From left: Jerry Blake, Jay’den Cathey and Jolonda Davis attended My Brother’s Keeper on July 25 and stood in line for Jay’den’s free medical screening. She will be a third grader in the fall.
Photo by Marissa Beale/Gazette Packet
The Alfred Street Baptist Church frequently steps in to meet community needs that can go unnoticed, and the thousands of youth returning to school without the supplies they need is no exception. In two weeks’ time, volunteers at the church filled more than a thousand backpacks for elementary, middle and high school students attending Alexandria City Public Schools. These backpacks, along with coats, health and dental screenings, workshops about finance, college preparation and more were made possible through My Brother’s Keeper, a ministry at Alfred Street that began more than a decade ago to connect the church with the wider community.
When the ministry first began in 2003, everything was donated. Now, it thrives off the aid of donated supplies as well as church-funded support. The Center for Exploited and Missing Children donated water bottles that were given to each family in attendance.
This year’s event took place on July 25.
“One thousand four hundred and twenty-eight bookbags were given out this year alone,” said Amanda Stafford, the director of My Brother’s Keeper.

● ● ● ●

**TASK ITEM**
Would you print the full article on the My Brother's Keeper back-to-school event, word for word?

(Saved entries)
● ● ● ●

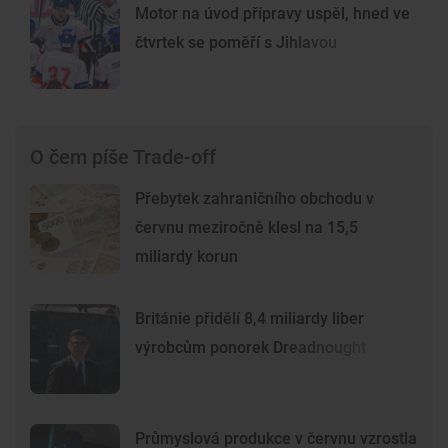
Motor na úvod přípravy uspěl, hned ve
čtvrtek se poměří s Jihlavou
O čem píše Trade-off
Přebytek zahraničního obchodu v
červnu meziročně klesl na 15,5
miliardy korun
Británie přidělí 8,4 miliardy liber
výrobcům ponorek Dreadnought
Průmyslová produkce v červnu vzrostla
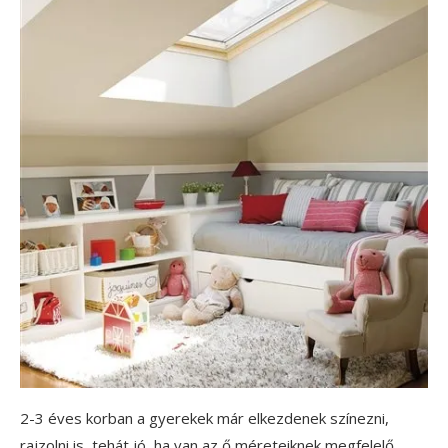
2-3 éves korban a gyerekek már elkezdenek színezni,
rajzolni is, tehát jó, ha van az ő méreteiknek megfelelő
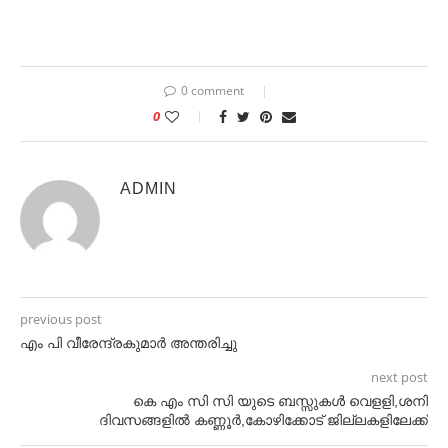
0 comment
0
ADMIN
previous post
എം പി വീരേന്ദ്രകുമാർ അന്തരിച്ചു
next post
കെ എം സി സി യുടെ ബസ്സുകൾ വെളളി,ശനി
ദിവസങ്ങളിൽ കണ്ണൂർ,കോഴിക്കോട് ജില്ലകളിലേക്ക്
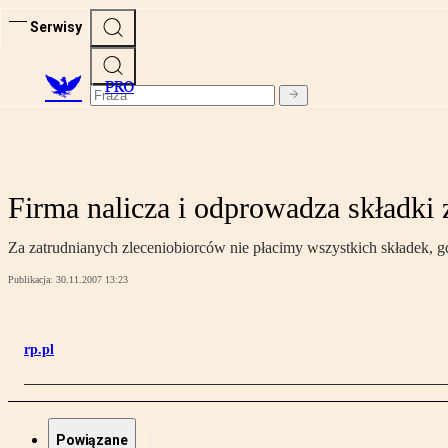
Serwisy
PRO
Firma nalicza i odprowadza składki 
Za zatrudnianych zleceniobiorców nie płacimy wszystkich składek, g
Publikacja:
30.11.2007 13:23
rp.pl
Powiązane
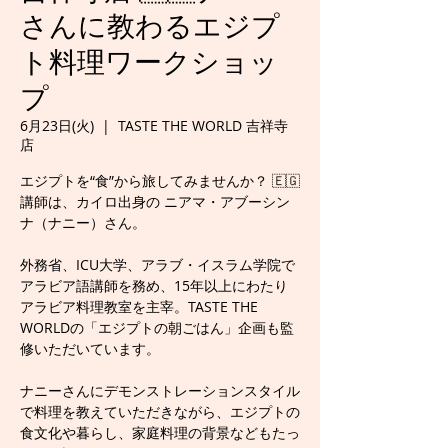
さんに教わるエジプ
ト料理ワークショッ
プ
6月23日(火)
  |  
TASTE THE WORLD 吉祥寺
店
エジプトを“食”から旅してみませんか？ 🇪🇬
講師は、カイロ出身の ニアマ・アブーシン
ナ（ナニー）さん。
外務省、ICU大学、アラブ・イスラム学院で
アラビア語講師を務め、15年以上にわたり
アラビア料理教室を主宰。TASTE THE
WORLDの「エジプトの朝ごはん」企画も監
修いただいています。
ナニーさんにデモンストレーションスタイル
で料理を教えていただきながら、エジプトの
食文化や暮らし、家庭料理の背景などもたっ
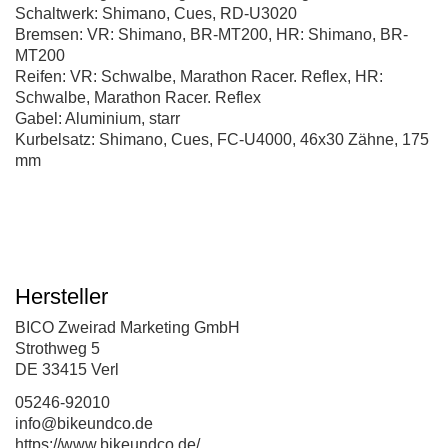
Schaltwerk: Shimano, Cues, RD-U3020
Bremsen: VR: Shimano, BR-MT200, HR: Shimano, BR-
MT200
Reifen: VR: Schwalbe, Marathon Racer. Reflex, HR:
Schwalbe, Marathon Racer. Reflex
Gabel: Aluminium, starr
Kurbelsatz: Shimano, Cues, FC-U4000, 46x30 Zähne, 175
mm
Hersteller
BICO Zweirad Marketing GmbH
Strothweg 5
DE 33415 Verl
05246-92010
info@bikeundco.de
https://www.bikeundco.de/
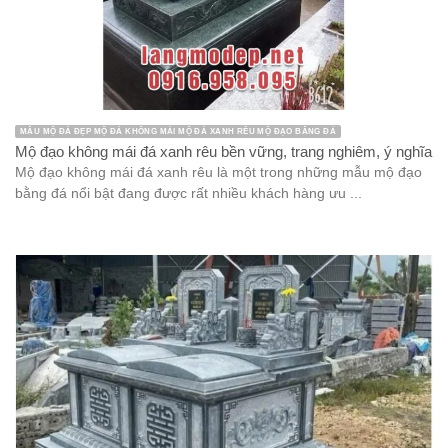
MẪU MỘ ĐÁ ĐẸP MỘ ĐÁ KHÔNG MÁI MỘ ĐÁ XANH RÊU MỘ ĐẠO BẰNG ĐÁ
Mộ đạo không mái đá xanh rêu bền vững, trang nghiêm, ý nghĩa
Mộ đạo không mái đá xanh rêu là một trong những mẫu mộ đạo
bằng đá nổi bật đang được rất nhiều khách hàng ưu ...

● ● ● ●

**EXERCISE RESULT**
From left: Jerry Blake, Jay’den Cathey and Jolonda Davis attended My Brother’s Keeper on July 25 and stood in line for Jay’den’s free medical screening. She will be a third grader in the fall.
Photo by Marissa Beale/Gazette Packet
The Alfred Street Baptist Church frequently steps in to meet community needs that can go unnoticed, and the thousands of youth returning to school without the supplies they need is no exception. In two weeks’ time, volunteers at the church filled more than a thousand backpacks for elementary, middle and high school students attending Alexandria City Public Schools. These backpacks, along with coats, health and dental screenings, workshops about finance, college preparation and more were made possible through My Brother’s Keeper, a ministry at Alfred Street that began more than a decade ago to connect the church with the wider community.
When the ministry first began in 2003, everything was donated. Now, it thrives off the aid of donated supplies as well as church-funded support. The Center for Exploited and Missing Children donated water bottles that were given to each family in attendance.
This year’s event took place on July 25.
“One thousand four hundred and twenty-eight bookbags were given out this year alone,” said Amanda Stafford, the director of My Brother’s Keeper.